(Task data):
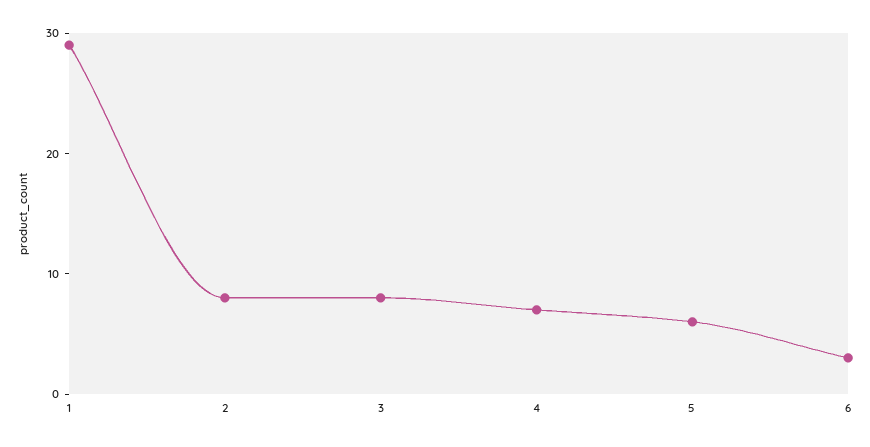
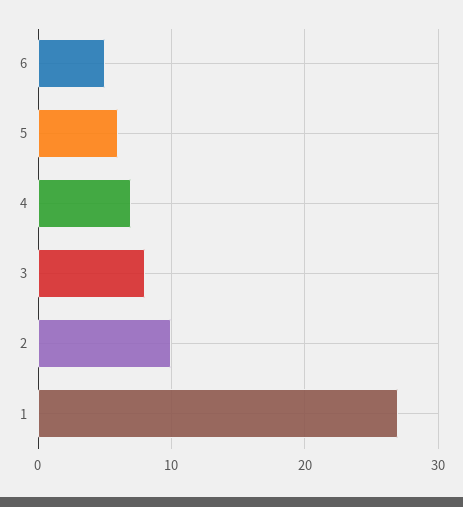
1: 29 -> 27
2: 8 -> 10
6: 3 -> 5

---

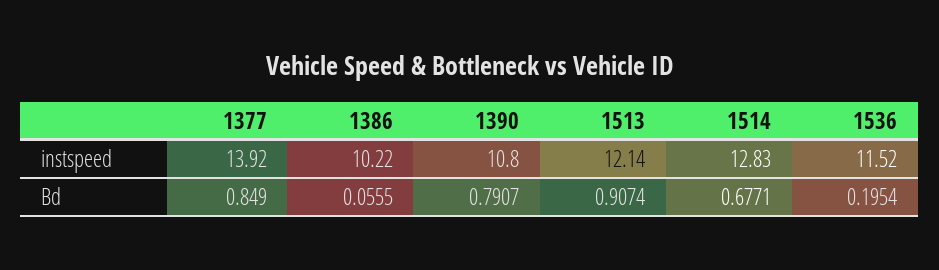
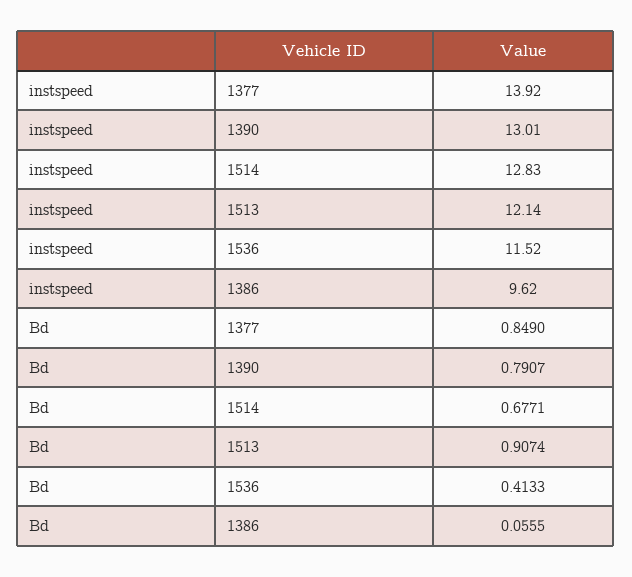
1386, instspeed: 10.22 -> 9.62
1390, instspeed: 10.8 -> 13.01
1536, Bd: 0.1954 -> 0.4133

(Job): Note down each line above where the word "instspeed" occurs.

(Problem solution):
1386, instspeed: 10.22 -> 9.62
1390, instspeed: 10.8 -> 13.01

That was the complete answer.